Neocolonialismo
Lluís Pastor
La impregnación de nuestras sociedades con inmigrantes de todo el mundo es un giro copernicano. Europa estaba acostumbrada a exportar. Las personas que iban a conquistar el mundo acabaron mandando allí donde fueron e imponiendo leyes, tradiciones y religión. En lo que había sido selva un día los indígenas amanecían con una iglesia.

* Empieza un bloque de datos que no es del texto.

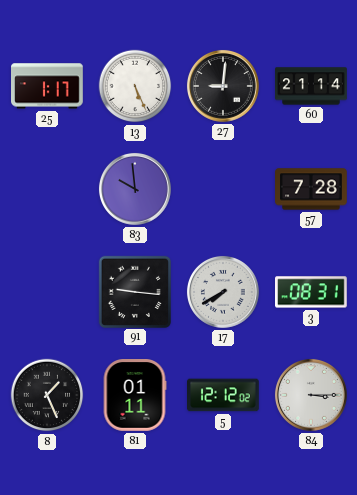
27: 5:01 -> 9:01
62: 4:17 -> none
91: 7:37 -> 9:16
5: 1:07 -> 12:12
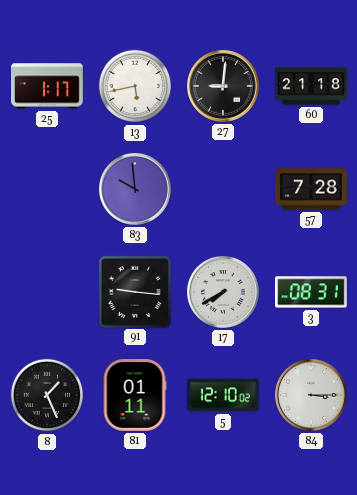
13: 5:26 -> 5:43
60: 21:14 -> 21:18
5: 12:12 -> 12:10
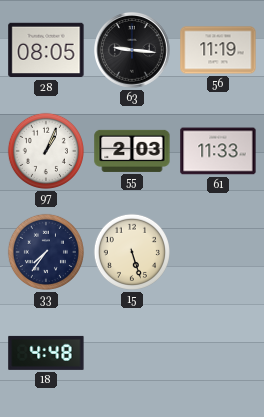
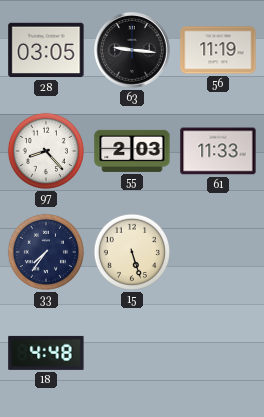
28: 08:05 -> 03:05
97: 1:04 -> 8:23
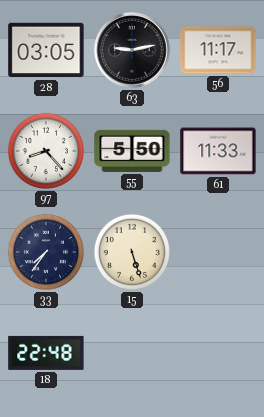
63: 9:16 -> 9:13
56: 11:19 -> 11:17
55: 2:03 -> 5:50
18: 4:48 -> 22:48
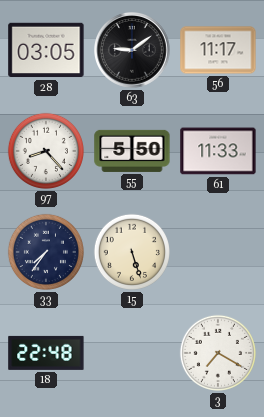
63: 9:13 -> 9:09
3: none -> 7:20
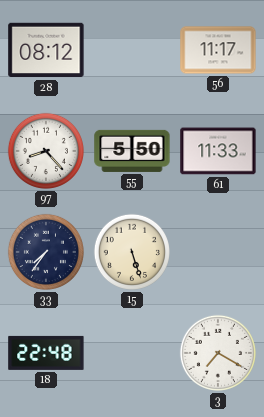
28: 03:05 -> 08:12
63: 9:09 -> none
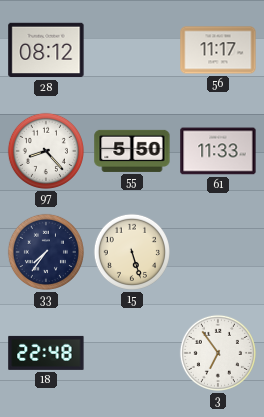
3: 7:20 -> 6:54
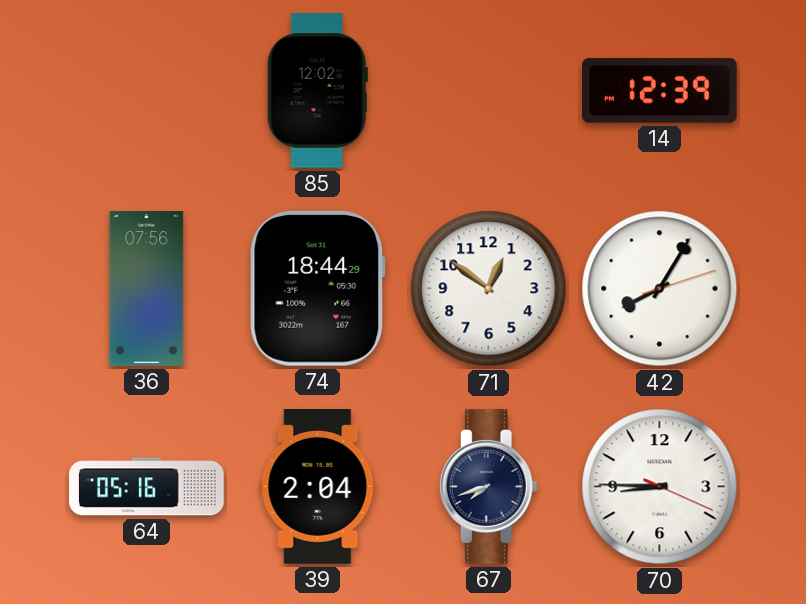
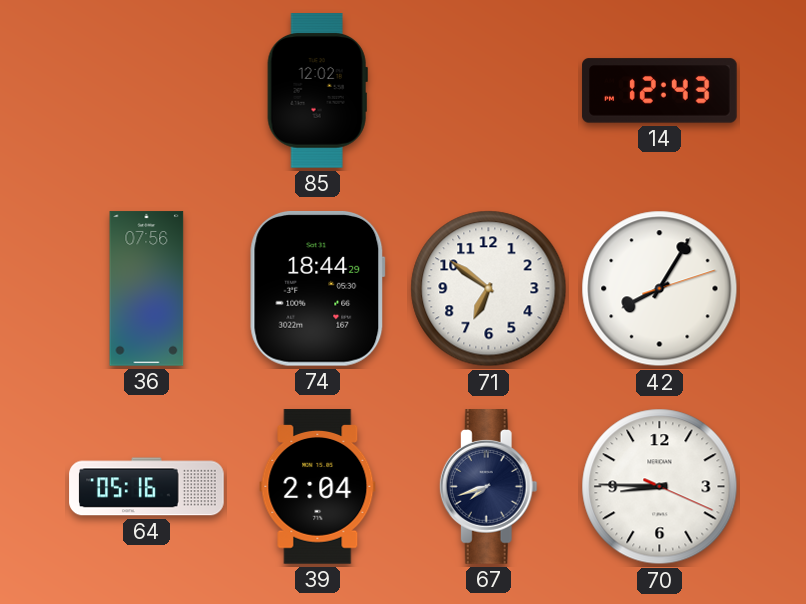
14: 12:39 -> 12:43
71: 12:51 -> 6:51
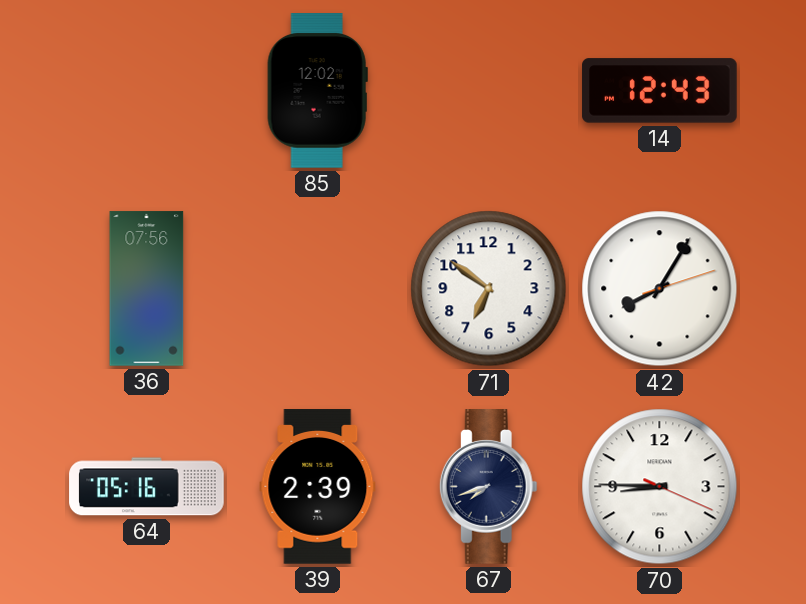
74: 18:44 -> none
39: 2:04 -> 2:39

Hoy es distinto. Se habla de globalización, pero es cierto sólo a medias. Se produce a través de las pantallas. Para que la globalización alcanzara cualquier lugar del mundo haría falta que todas las culturas, religiones y creencias fueran nodos de peso parecido.
Pero no es eso lo que se está produciendo. Los flujos migratorios actuales indican una cosa distinta. Lo que sucede es que culturas que han sido dominadas exportan ahora al mundo occidental todo su sentido. Y Occidente se ve colonizado por unas culturas que en sus metrópolis son impermeables a cualquier cambio.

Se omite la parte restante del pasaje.